It’s the Most Wonderful Time of the Year!
December 3, 2008
If you can’t tell, I’m in the Christmas spirit. I always get this way after we start decorating the house for Christmas which is what we did yesterday. It’s a tradition every year that we go out to a local tree farm, pick out our tree, and come home and decorate it. We went with some friends yesterday and had them over for lunch afterwards. When deciding what I wanted to make for lunch, I knew I wanted it to be something warm that I could do in the crock pot so we could eat as soon as we got back. I’ve already made a few pots of chili this year and beef stew so I started looking around for other soup ideas and came across this recipe. It sounded simple enough so I thought I’d give it a shot. I think it turned out pretty good. I sure didn’t get any complaints from anyone!
Chicken Tortilla Soup-with my alterations
(I doubled the following amounts-original recipe serves 4)
- 2 skinless, boneless chicken breasts
- 1/2 teaspoon olive oil
- 1/2 teaspoon minced garlic
- 1/4 teaspoon ground cumin
- 2 (14.5 ounce) cans chicken broth
- 1 cup frozen corn kernels
- 1 cup chopped onion
- 1/2 teaspoon chili powder
- 1 tablespoon lemon juice (I used lime juice)
- 1 cup chunky salsa
- 8 ounces corn tortilla chips
- 1/2 cup shredded Monterey Jack cheese (optional)
- In a large pot over medium heat, saute the chicken in the oil for 5 minutes.
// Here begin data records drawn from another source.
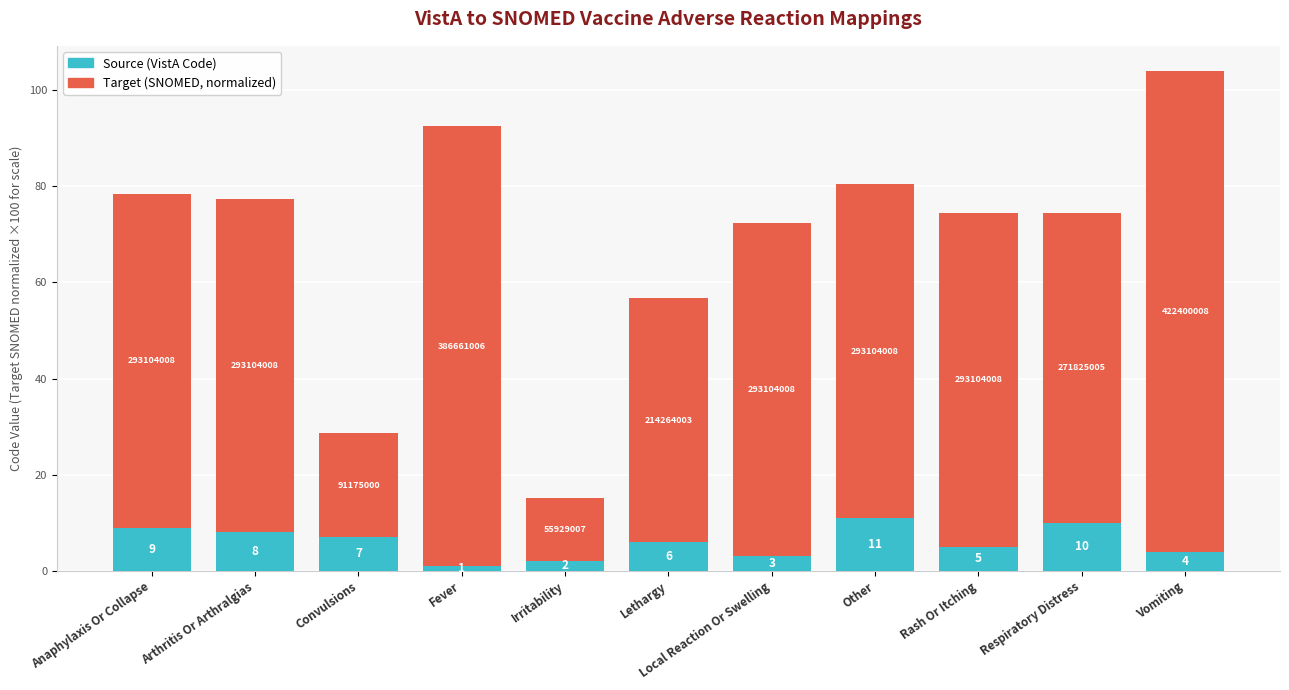

At which category is the sum across all series the highest?

Vomiting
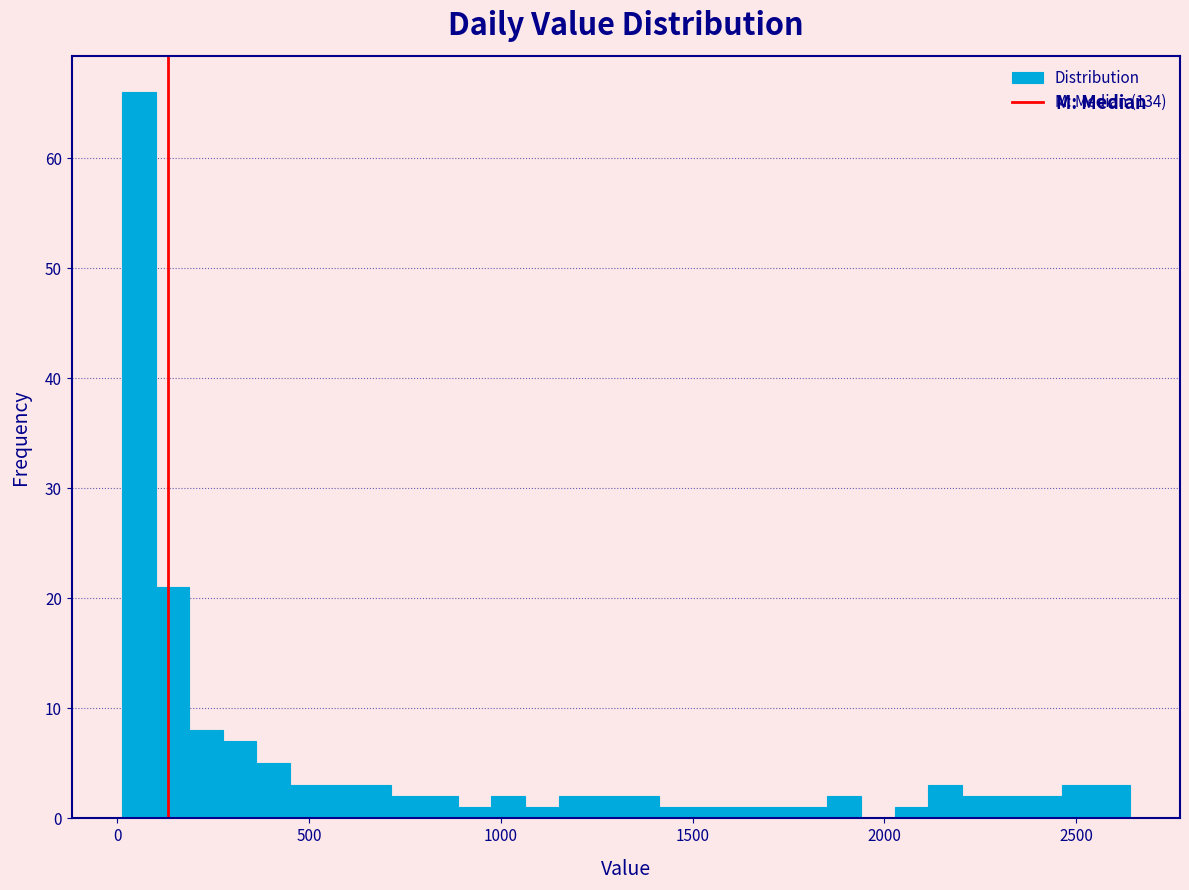

Read against the x-axis, roughly where is the centre of the tallest bar?

50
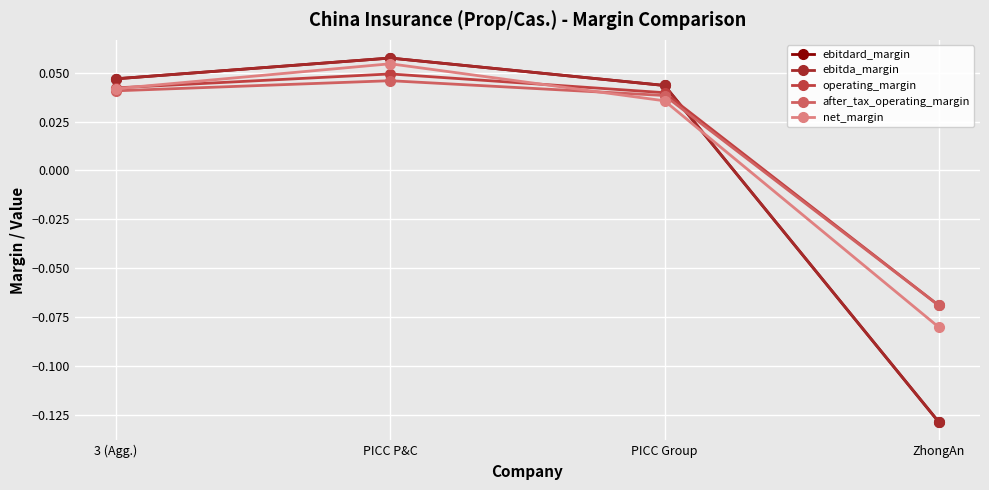

True or false: net_margin has a value of 0.0 at 3 (Agg.).

True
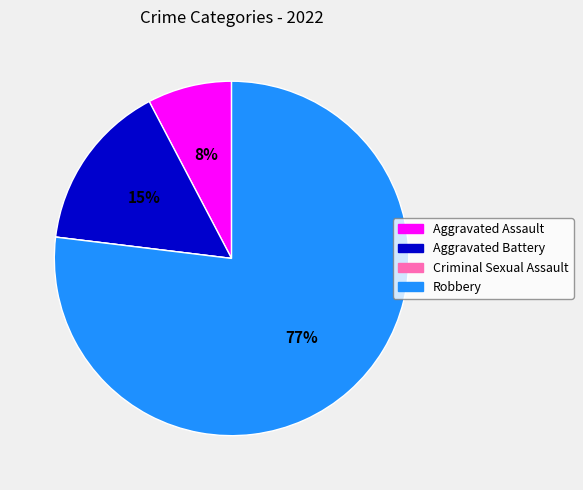

Is Robbery the majority of the pie?

Yes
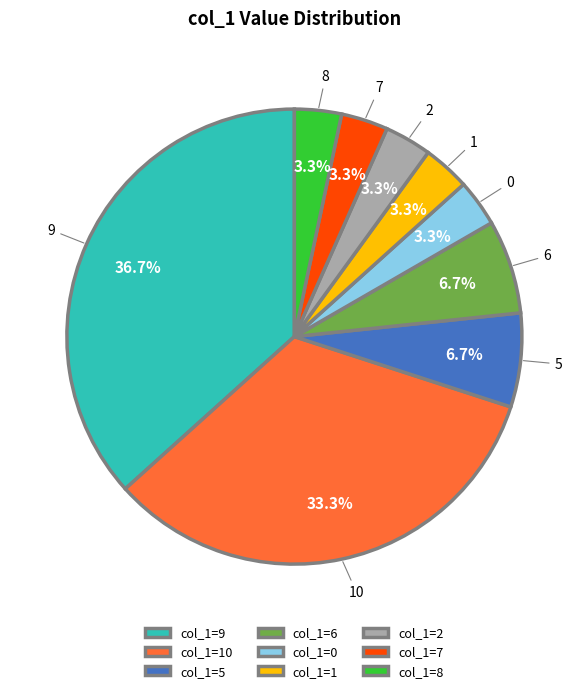

What percentage is NOT represented by 7?

96.7%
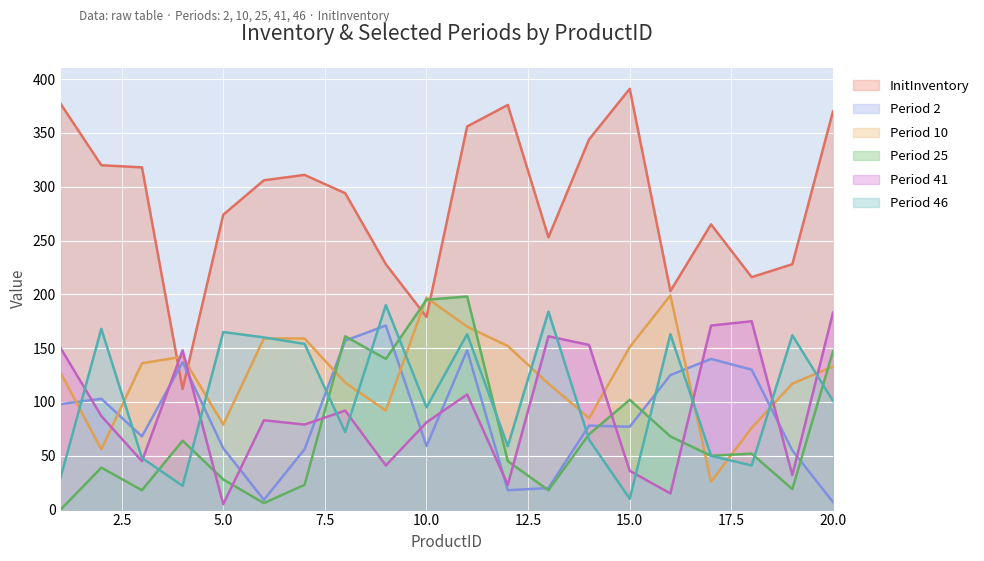

Is it true that Period 41 equals 134 at 8?

False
Add the garlic and cumin and mix well. Then add the broth, corn, onion, chili powder, lemon juice and salsa. Reduce heat to low and simmer for about 20 to 30 minutes. (I pre-cooked and shredded the chicken and then cooked this in the crockpot on low for 6 hours)
- Break up some tortilla chips into individual bowls and pour soup over chips. Top with the Monterey Jack cheese and a little sour cream.